> [INPUT]:
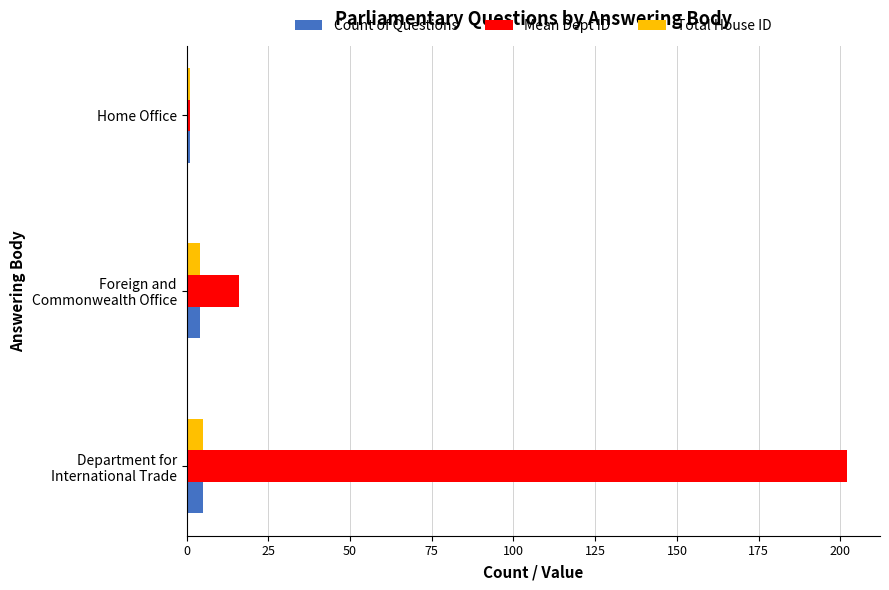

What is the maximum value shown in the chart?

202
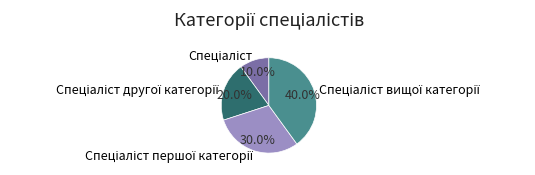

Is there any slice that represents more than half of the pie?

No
---
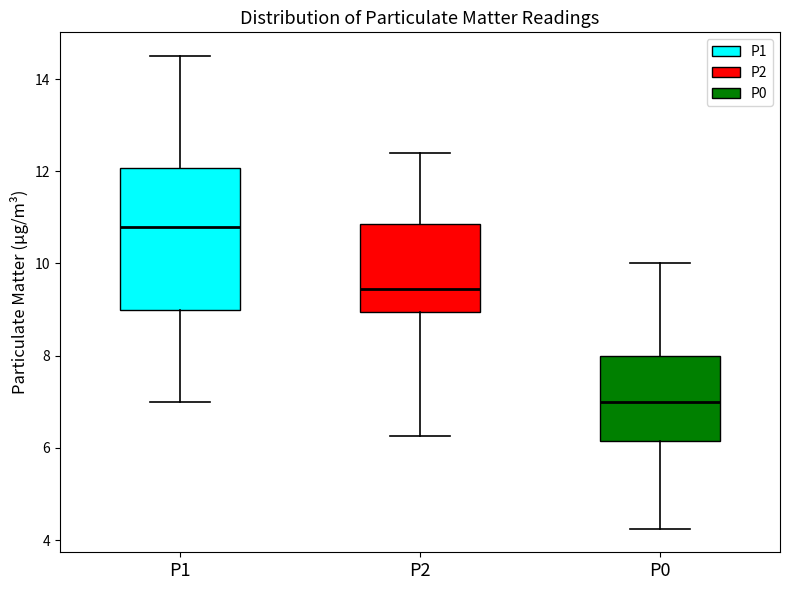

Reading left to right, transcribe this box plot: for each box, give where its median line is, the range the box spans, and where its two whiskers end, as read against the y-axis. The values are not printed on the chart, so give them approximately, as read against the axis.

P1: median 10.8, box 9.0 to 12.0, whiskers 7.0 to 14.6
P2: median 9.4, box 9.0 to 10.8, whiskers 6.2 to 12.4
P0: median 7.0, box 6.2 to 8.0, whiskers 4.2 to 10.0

> [WORK TO COMPLETE]: Copy the stretch of the listing from the line containing "Reading left to" through the line containing "P0: median 7.0, box", substituting "midpoint" for "median" and leaving everything else unchanged. Give only those lines.

> [OUTPUT OF THE EXERCISE]:
Reading left to right, transcribe this box plot: for each box, give where its midpoint line is, the range the box spans, and where its two whiskers end, as read against the y-axis. The values are not printed on the chart, so give them approximately, as read against the axis.

P1: midpoint 10.8, box 9.0 to 12.0, whiskers 7.0 to 14.6
P2: midpoint 9.4, box 9.0 to 10.8, whiskers 6.2 to 12.4
P0: midpoint 7.0, box 6.2 to 8.0, whiskers 4.2 to 10.0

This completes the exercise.